### [Excerpted records]
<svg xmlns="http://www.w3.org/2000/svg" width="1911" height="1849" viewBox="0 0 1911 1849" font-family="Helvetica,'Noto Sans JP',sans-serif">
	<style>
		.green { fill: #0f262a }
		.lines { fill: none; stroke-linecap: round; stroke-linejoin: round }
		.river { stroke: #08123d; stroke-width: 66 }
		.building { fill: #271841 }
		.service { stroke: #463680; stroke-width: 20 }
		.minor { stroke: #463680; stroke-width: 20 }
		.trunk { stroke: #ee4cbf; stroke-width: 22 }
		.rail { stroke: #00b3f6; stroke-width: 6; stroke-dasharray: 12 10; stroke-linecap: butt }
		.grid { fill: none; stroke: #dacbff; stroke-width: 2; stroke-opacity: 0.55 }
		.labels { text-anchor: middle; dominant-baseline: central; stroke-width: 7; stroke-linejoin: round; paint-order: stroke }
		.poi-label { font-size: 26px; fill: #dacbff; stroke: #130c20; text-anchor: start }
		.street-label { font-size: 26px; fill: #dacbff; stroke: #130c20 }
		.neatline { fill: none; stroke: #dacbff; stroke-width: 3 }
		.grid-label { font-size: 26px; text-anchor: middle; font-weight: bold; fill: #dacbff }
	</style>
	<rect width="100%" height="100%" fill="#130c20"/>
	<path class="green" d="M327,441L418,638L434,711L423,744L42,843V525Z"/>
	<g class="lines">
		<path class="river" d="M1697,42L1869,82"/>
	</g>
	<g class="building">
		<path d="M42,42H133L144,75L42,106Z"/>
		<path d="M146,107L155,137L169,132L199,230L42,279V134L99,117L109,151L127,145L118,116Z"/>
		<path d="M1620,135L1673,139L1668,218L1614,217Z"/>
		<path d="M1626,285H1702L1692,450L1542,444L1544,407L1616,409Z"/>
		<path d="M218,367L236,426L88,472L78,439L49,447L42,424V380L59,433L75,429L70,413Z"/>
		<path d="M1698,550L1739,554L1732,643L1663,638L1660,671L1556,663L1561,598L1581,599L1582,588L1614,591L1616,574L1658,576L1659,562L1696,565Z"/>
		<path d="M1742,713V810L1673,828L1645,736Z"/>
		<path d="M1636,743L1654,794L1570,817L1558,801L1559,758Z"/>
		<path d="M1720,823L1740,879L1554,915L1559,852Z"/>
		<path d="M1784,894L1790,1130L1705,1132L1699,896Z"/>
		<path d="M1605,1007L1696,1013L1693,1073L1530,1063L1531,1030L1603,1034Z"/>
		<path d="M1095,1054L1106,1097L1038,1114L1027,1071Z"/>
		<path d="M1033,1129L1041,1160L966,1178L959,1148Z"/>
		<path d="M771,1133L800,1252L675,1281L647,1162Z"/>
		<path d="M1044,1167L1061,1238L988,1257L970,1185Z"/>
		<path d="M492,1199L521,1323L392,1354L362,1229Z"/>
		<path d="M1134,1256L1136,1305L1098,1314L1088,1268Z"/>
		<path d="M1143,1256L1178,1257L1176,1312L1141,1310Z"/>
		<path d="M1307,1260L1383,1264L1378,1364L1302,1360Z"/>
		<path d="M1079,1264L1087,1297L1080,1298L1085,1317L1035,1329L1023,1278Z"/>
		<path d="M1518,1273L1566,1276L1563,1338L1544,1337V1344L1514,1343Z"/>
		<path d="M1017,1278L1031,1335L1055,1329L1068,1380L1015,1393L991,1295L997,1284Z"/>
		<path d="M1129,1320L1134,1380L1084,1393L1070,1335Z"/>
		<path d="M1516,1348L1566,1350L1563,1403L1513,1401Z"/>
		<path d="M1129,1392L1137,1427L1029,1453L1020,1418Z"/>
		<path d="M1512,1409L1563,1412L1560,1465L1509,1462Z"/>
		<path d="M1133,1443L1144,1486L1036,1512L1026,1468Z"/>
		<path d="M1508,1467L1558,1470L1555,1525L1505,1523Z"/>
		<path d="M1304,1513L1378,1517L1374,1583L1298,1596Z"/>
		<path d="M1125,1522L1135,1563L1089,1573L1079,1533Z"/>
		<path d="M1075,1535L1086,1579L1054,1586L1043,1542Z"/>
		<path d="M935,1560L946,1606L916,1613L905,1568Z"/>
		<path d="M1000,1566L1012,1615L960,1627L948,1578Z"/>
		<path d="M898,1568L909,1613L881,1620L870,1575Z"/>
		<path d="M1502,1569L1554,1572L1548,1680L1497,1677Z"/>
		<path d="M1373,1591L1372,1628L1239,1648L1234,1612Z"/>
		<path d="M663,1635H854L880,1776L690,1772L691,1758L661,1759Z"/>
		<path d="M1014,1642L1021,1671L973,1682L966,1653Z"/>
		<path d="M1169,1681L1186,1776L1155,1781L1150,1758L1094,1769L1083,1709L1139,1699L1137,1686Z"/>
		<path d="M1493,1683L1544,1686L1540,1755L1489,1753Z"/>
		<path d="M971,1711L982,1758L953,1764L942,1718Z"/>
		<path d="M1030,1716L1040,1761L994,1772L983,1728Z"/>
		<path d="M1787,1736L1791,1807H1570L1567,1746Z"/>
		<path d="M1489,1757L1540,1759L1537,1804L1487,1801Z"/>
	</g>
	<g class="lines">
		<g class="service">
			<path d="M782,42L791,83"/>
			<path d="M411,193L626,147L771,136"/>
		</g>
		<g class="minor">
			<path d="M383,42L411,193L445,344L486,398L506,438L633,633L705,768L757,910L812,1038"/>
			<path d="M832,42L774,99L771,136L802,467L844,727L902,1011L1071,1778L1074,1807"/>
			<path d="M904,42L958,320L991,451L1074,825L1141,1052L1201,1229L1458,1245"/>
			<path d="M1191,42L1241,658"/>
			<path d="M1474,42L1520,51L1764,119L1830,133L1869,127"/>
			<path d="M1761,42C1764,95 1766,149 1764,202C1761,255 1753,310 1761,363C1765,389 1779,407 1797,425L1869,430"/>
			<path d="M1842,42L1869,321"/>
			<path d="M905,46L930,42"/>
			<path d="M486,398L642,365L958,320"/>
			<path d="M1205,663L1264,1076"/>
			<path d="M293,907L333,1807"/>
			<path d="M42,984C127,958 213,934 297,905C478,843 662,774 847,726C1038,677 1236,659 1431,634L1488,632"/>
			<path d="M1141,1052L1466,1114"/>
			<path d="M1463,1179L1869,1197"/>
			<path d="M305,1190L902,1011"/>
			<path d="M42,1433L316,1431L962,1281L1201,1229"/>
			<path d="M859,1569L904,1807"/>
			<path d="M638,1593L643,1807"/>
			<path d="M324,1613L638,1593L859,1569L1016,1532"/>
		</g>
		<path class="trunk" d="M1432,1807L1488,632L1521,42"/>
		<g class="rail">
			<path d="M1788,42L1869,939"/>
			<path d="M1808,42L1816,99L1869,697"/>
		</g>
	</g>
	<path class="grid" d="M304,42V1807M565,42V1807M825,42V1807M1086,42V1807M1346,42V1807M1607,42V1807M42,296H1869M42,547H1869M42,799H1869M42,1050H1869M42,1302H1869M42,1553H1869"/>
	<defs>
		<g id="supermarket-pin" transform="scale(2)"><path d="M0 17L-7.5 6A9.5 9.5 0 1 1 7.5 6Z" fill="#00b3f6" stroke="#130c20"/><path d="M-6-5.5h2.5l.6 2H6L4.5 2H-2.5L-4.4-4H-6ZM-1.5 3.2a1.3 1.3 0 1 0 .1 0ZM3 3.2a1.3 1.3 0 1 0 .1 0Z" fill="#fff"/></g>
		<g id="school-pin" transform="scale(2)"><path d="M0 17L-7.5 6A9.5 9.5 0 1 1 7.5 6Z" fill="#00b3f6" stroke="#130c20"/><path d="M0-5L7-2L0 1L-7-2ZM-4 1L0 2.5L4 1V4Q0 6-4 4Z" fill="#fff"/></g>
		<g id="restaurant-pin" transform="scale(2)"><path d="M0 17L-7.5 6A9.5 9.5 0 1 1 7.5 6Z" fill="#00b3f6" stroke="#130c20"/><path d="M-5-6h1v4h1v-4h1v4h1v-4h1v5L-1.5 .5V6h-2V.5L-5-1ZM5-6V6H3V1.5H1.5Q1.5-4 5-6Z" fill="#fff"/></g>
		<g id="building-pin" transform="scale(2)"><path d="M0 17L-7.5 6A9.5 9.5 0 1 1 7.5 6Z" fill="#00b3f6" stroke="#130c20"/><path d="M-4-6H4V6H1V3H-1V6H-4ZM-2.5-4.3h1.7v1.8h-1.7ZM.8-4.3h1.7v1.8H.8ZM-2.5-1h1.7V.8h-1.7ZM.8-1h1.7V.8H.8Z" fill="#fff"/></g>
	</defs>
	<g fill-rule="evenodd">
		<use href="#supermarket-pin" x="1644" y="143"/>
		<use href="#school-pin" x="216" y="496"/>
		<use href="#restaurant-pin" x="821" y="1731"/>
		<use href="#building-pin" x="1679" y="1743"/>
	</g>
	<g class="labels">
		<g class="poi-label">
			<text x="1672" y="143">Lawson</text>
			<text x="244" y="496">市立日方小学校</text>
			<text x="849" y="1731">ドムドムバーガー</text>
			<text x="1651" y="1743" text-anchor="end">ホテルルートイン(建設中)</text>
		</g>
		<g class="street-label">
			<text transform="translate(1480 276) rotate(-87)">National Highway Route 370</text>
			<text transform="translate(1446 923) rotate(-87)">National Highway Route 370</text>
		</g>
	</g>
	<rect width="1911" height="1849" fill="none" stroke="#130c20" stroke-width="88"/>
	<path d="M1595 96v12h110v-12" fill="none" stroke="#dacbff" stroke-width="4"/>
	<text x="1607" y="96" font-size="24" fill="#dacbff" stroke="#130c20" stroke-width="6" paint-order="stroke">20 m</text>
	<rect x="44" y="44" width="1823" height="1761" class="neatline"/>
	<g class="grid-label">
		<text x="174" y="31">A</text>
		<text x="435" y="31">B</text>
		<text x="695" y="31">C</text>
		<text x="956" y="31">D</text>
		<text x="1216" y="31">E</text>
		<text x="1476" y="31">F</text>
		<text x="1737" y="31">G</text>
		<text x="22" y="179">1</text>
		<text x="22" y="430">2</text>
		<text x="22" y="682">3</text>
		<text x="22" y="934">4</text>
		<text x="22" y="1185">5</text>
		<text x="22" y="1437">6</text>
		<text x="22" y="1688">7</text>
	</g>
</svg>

### [What is required]
Your answer should be only the number of lines in the records that hold the word "supermarket".

### [Your solution]
2